━━━━━ Data for analysis ━━━━━

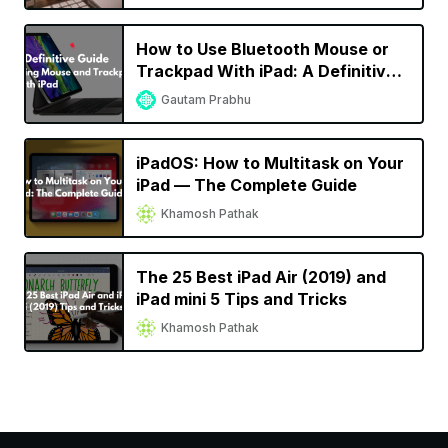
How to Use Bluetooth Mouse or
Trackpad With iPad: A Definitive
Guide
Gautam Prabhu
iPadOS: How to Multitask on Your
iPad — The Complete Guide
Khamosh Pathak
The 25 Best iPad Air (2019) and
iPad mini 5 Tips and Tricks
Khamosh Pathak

━━━━━
━━━━━ Data for analysis ━━━━━

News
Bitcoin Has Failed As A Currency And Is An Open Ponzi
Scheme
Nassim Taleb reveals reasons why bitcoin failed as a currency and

━━━━━
━━━━━ Data for analysis ━━━━━

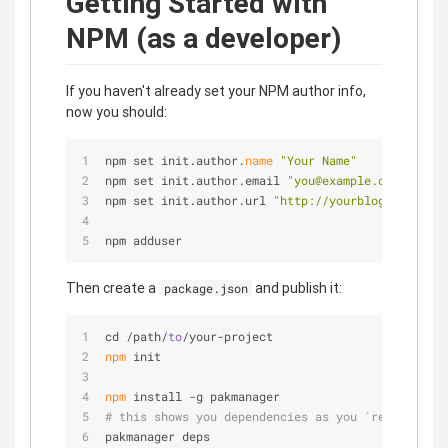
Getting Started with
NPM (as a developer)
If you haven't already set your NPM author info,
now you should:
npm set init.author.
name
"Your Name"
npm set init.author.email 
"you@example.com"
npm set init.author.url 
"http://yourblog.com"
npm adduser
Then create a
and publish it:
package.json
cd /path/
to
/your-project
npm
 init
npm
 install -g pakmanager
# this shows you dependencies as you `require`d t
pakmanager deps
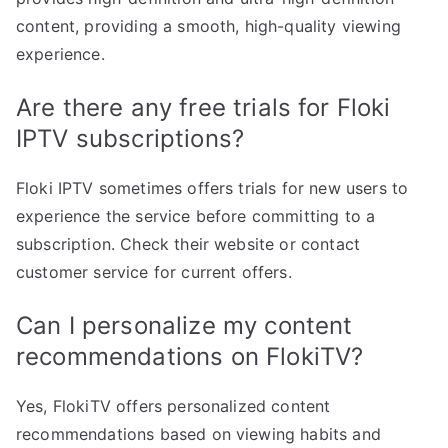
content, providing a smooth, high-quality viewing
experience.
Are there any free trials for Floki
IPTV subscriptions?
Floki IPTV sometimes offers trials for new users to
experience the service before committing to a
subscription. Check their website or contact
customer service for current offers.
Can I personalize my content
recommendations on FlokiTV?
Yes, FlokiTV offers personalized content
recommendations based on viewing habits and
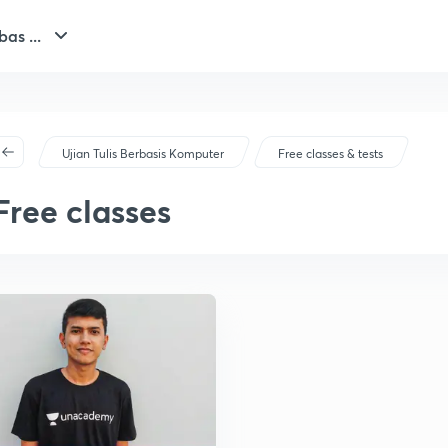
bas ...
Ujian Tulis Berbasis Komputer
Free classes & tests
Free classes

━━━━━

Problem to work on:
Pictures in the entries do not go into the copy. Print only the lines starting at the one containing "pakmanager deps" and ending at the one containing "customer service for current offers.", exactly as they appear.

Problem solution:
pakmanager deps
content, providing a smooth, high-quality viewing
experience.
Are there any free trials for Floki
IPTV subscriptions?
Floki IPTV sometimes offers trials for new users to
experience the service before committing to a
subscription. Check their website or contact
customer service for current offers.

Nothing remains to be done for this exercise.